O coordenador do Comitê, Gestor da Internet no Brasil (CGI.br), Maximiliano Martinhão, alerta que este ano, durante a campanha eleitoral, a internet “sedia” esses debates. “Muitos dos embates entre planos de governo, propostas políticas, transparência e ética acontecerão nesse ambiente, fazendo com que o espaço de debate político criado por provedores de aplicações de conteúdos na internet se consolide cada vez mais como parte da esfera pública”. Diante disso, o Tribunal Superior Eleitoral (TSE) criou o Conselho Consultivo sobre Internet e Eleições, com a atribuição de pesquisar, analisar e formular ações em relação a questões emergentes como as notícias falsas, as fake news.

Essas informações, contudo, são apenas a face aparente de um fenômeno mais profundo e relacionado à forma como determinados conteúdos circulam e ganham projeção na internet.Por trás do que vemos em múltiplas telas, há empresas de serviços de análise de dados, robôs e outros softwares e aplicativos que podem gerar a ampliação de determinados posicionamentos de forma artificial.

O estudo Robôs, Redes Sociais e Política no Brasil, da Fundação Getulio Vargas, mostra como robôs ou bots (perfis falsos presentes em mídias sociais) são capazes de distribuir, em escala industrial, mensagens pré-programadas, e concluiu que contas automatizadas motivam até 20% de debates em apoio a políticos no Twitter. A pesquisa mostra que partidários de todos os espectros políticos têm usado esse tipo de tecnologia.

De acordo com o estudo, a disputa política, nos próximos anos, pode ser influenciada por essas técnicas. Segundo o coordenador da pesquisa, Marco Aurélio Ruediger, para evitar que isso ocorra, é importante que os provedores de rede garantam um ecossistema digital saudável. Ele lembra o caso dos spams, lixo eletrônico muito comum anos atrás. “Não foi preciso criar uma lei para combater os e-mails promocionais, mas eles foram perdendo espaço nas plataformas”, destacou.

Embora faça o alerta quanto aos impactos das novas tecnologias, Ruediger pondera que o problema tem uma dimensão ética, que ultrapassa a tecnológica. Por isso, ressalta que eleitores e partidos também têm a tarefa de promover um debate público qualificado e não manipulado, garantindo a lisura do processo político eleitoral e, ainda, do uso de recursos públicos.
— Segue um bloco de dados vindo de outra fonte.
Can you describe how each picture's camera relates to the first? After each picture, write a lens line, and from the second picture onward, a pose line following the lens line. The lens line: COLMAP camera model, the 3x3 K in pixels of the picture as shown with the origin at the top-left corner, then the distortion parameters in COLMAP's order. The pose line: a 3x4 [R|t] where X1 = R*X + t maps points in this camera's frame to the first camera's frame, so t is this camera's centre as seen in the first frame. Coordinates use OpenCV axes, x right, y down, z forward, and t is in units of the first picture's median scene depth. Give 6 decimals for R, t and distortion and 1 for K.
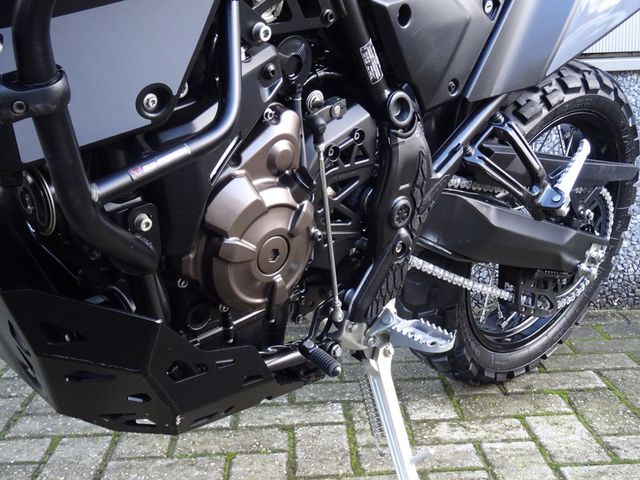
lens RADIAL K [[881.2, 0, 317.9], [0, 881.2, 238.3], [0, 0, 1]] dist [0.009452, 0.000000]
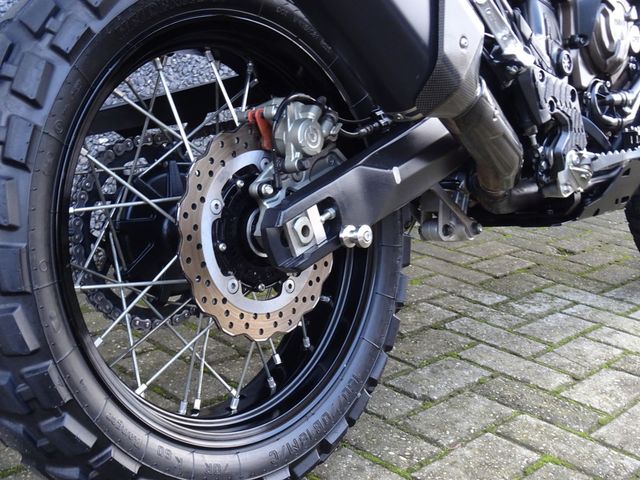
lens RADIAL K [[881.2, 0, 317.6], [0, 881.2, 239.6], [0, 0, 1]] dist [0.009452, 0.000000]
pose [[0.694604, -0.085686, 0.714271, -1.003820], [0.023270, 0.995038, 0.096738, -0.002514], [-0.719016, -0.050573, 0.693151, 0.390359]]
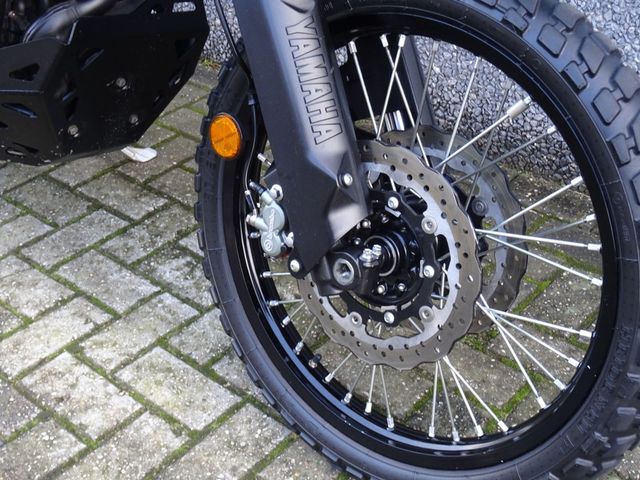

Para a integrante do CGI.br e da Proteste – Associação de Consumidores, Flávia Lefèvre, o centro do debate é saber como as informações são disseminadas na rede. “Os algoritmos [códigos] definem se você vai receber determinada informação. Vamos supor que chegue à véspera das eleições e o Facebook, por uma preocupação ou outra, comece a postar no feed de notícias das pessoas publicações como ‘lembre de votar amanhã’, mas que ele concentre esse aviso para pessoas de direita ou de esquerda. Em que medida esse resultado pode alterar os resultados das eleições?”